Satu-satunya paslon yang berlatar belakang sarjana pertanian adalah Bapak Muhammad Syarif Aljufri,SP., yang berpasangan dengan Ibu Fatimah Moh. Amin Lasawedi. Pasangan ini membawa gagasan sederhana, terukur, dan bersandar pada kelestarian lingkungan. Gagasan tentang harga penyangga (jaminan harga) adalah yang paling menyita perhatian, terlebih gagasan ini telah disampaikan sejak deklarasi. Beliau mengatakan perlu adanya harga penyangga komoditi jagung dan komoditi lain yang layak, sehingga berdampak pada kesejahteraan petani. Paslon Nomor urut 3 (tiga) yang lebih akrab dengan sapa Musaffa ini didukung oleh tim relawan yang paling ramping (kulu-kulu) diantara relawan dipasangan lain. Rampingnya relawan Musaffa cukup beralasan, tidak adanya penyandang dana dalam jumlah besar menjadi factor utama. Dana sosialisasi justru datang dari sumbangan dari swadaya rakyat yang bersimpatik dengan program musaffa, yaitu salah satunya pengembangan produktifitas komoditi andalan baik luas secara kuwantitas maupun bermutu secara kuwalitas.

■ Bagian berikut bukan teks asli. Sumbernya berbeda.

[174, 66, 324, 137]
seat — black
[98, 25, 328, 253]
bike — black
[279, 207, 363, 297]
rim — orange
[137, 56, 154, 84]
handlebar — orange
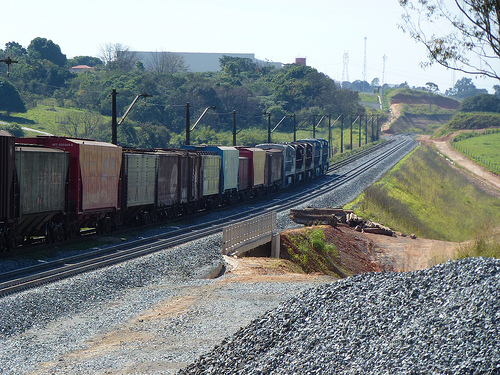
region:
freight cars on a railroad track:
[1, 131, 398, 242]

Jika kita bercermin pada dua periode pemerintahan sebelumnya, ada upaya berlebihan pihak penyandang dana dalam mengintervensi bahkan memporak porandakan kinerja pemerintahan daerah, karena telah merasa paling berjasa dalam memenangkan kandidatnya. Sebaliknya kepala daerah yang terpilih akan selalu menggantungkan kebijakan pada kepentingan pemodal dengan alasan politik balas jasa, walaupun kebijakan itu merugikan rakyat, termasuk mendatangkan investor tambang dan sawit di tanah Touna. Kondisi ini sama-sama kita tidak inginkan, untuk itu sudah saatnya kita menyatukan sikap dalam barisan tani. Kita ciptakan kekuasaan yang berkeadialan sesuai dengan kehendak kaum tani. Kita wujudkan pemilu damai dan menangkan gagasan tani lewat pilihan Nomor TIGA. Saatnya petani sejahtera lahir dan batin.